Symptom: The scraper logs are filled with connection errors or HTTP 5xx status codes when trying to contact the main API service.

  1. Confirm API Unavailability: Follow the triage steps in the API Service Runbook to diagnose and resolve the issue with the main API.

  2. Temporarily Disable Ingestion: If the API service requires extended downtime, you can prevent the scraper from generating further errors by configuring it to write to disk instead of sending to the API. This is done by submitting a POST request to the /scrape endpoint with send_to_api set to false.

    Note

    This is a temporary measure.
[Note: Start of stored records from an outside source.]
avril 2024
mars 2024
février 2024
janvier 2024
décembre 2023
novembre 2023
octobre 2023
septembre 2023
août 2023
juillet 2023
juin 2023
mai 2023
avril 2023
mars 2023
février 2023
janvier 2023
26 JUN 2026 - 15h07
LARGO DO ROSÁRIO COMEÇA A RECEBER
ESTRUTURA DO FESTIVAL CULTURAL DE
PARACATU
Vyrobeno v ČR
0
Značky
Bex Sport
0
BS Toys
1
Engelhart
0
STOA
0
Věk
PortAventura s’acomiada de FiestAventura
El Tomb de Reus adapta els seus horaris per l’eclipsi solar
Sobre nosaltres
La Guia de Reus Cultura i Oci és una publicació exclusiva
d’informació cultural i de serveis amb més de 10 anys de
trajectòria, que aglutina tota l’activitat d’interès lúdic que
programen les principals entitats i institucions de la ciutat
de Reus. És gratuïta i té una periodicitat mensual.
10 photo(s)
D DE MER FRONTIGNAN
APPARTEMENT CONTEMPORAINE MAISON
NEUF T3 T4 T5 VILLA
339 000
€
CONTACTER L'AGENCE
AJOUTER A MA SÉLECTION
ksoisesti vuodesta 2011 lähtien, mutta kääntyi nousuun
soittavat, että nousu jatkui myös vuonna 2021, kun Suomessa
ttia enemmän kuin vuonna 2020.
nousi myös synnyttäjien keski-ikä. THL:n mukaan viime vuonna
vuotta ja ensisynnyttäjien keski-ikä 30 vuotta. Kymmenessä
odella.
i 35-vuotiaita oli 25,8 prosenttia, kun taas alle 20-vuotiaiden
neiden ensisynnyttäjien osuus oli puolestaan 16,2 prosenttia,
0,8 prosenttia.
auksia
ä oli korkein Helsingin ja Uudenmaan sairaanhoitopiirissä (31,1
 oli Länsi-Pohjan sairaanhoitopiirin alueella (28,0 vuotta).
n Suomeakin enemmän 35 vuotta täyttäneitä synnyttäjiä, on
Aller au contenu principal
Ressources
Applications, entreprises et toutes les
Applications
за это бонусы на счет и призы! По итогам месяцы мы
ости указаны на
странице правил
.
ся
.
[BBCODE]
Once the API is restored, the data written to disk will need to be manually ingested.

Symptom: The scraper is running but is extremely slow, or the container is frequently restarting.

  1. Check Container Resource Usage: Use docker stats to check the CPU and memory usage of the scraper container.

    docker stats scraper
    

  2. Increase Resources: If the container is hitting its resource limits, increase the memory or CPU allocation in your docker-compose.yml file.


Post-Incident Actions

  • Root Cause Analysis: Determine why the job stalled or the lock was not released. Was it a network blip, a bug in a provider, or a non-graceful shutdown?
  • Improve Lock Management: Investigate adding a TTL (Time To Live) to the job locks in state.py so that they expire automatically after a reasonable period.
  • Enhance Health Checks: The /health endpoint could be improved to include the status of the scheduler and the age of the last successfully completed job.